Every line of the entries below that includes "letter" belongs in the answer, copied as written.

┌──

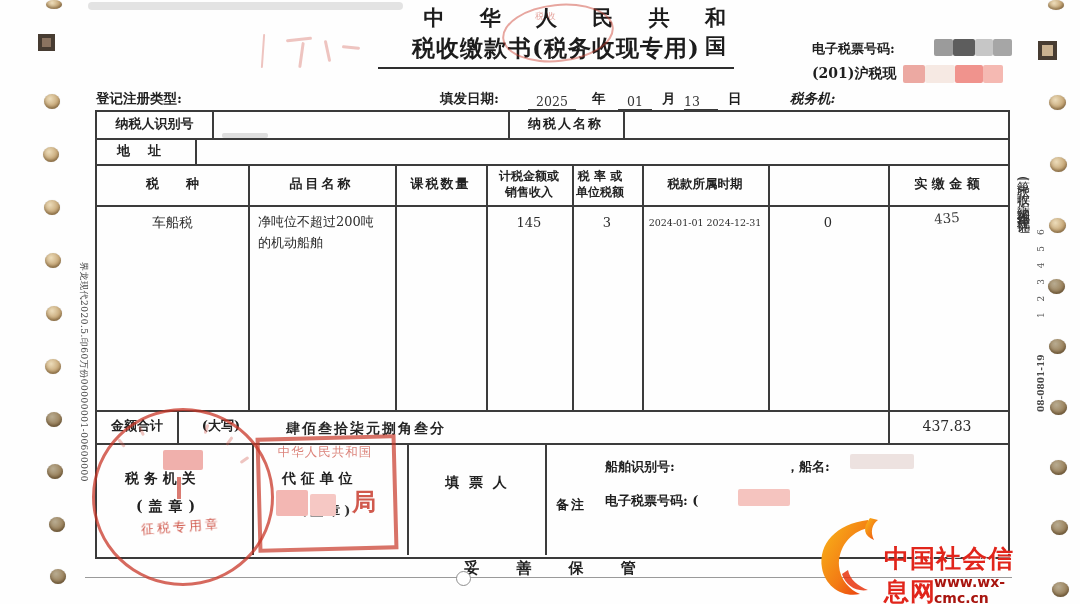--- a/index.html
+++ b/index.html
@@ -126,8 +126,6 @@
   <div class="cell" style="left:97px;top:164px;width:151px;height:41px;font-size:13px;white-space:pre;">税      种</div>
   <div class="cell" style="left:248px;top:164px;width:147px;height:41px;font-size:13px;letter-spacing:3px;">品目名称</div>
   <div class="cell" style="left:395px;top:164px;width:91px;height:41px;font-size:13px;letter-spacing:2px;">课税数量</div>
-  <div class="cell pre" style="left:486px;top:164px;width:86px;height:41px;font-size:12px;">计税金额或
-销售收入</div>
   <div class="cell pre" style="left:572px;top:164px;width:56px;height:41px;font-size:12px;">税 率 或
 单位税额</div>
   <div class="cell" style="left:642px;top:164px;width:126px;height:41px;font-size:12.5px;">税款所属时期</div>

└──

Answer for the task:
   <div class="cell" style="left:248px;top:164px;width:147px;height:41px;font-size:13px;letter-spacing:3px;">品目名称</div>
   <div class="cell" style="left:395px;top:164px;width:91px;height:41px;font-size:13px;letter-spacing:2px;">课税数量</div>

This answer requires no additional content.